The dilemma—as March (1996) expressed it—is between exploration and exploitation in the use of knowledge. The same dilemma is reflected also in the way knowledge is conceived and situated in the relationship between the knowing subject and the object of knowledge.
3. Looking Forward To Knowing In Practice
The utopia of unifying and integrating the field that characterized the 1980s failed in the 1990s and gave way to the encouragement of the existing diversity of perspectives. Within diversity, a ‘bandwagon’ of theorists started to move behind the concept of practice (or Activity) and the idea of community of practice as the place of learning.
Practice is the concept that allows the processes of ‘knowing’ at work and in organizing to be articulated as historical processes, material and indeterminate.
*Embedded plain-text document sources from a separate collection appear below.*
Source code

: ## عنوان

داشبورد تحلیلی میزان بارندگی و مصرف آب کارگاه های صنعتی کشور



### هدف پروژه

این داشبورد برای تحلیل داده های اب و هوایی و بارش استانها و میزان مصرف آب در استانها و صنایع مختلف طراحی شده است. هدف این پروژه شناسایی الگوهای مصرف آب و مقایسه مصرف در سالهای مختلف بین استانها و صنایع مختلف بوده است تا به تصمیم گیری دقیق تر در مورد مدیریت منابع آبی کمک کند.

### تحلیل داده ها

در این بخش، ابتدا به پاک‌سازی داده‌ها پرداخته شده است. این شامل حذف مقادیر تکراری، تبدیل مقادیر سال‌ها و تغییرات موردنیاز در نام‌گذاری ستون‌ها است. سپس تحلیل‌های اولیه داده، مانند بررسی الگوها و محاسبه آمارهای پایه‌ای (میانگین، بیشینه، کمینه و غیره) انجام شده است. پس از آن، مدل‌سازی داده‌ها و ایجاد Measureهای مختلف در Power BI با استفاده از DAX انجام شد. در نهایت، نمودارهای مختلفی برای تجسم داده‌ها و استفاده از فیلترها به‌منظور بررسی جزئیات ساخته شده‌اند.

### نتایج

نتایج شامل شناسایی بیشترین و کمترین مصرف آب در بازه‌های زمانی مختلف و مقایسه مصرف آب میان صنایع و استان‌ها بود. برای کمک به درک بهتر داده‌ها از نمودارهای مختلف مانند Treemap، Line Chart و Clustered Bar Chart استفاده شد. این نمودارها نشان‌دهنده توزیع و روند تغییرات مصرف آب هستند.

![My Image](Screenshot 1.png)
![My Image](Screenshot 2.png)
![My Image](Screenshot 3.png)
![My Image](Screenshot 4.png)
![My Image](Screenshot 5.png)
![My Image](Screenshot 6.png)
In practice-based theorizing, different traditions of studying learning merge without losing their identity: situated learning theory offers the concept of community of practice, actor-network theory brings the idea of knowledge grounded in materiality, Activity theory offers a pragmatic theory of action, and the ethnographic study of knowledgable communities brings a research method which is anti-individualistic.
The specific contribution of practice-based theorizing to the study of organizational learning consists in the following propositions:
Knowing is situated (Suchman 1987), resilient but provisional.
Learning is acquired through participation in communities of practice (Wenger 1998).
Knowledge and action are located in ecologies of social-material relations (Star 1995).
Organizing can be seen as a ‘Activity system’ which reveals the tentative nature of knowledge and action (Blackler 1993). Incoherences, inconsistencies, paradoxes, and tensions are integral parts of Activity systems.
Practice involves the accomplishment of alignments across human and nonhuman elements (Law 1994) from particular positionings at a particular times, within a network of relations.
The field of organizational learning has grown very rapidly, attracting the attention of scholars from disparate disciplines such as psychology, sociology, economics, and information systems. As a consequence, the field has become conceptually fragmented but there may be considerable value in distinguishing between groups of researchers in order to sharpen the clarity with which elements of the field are understood and may be developed in a noncompetitive way.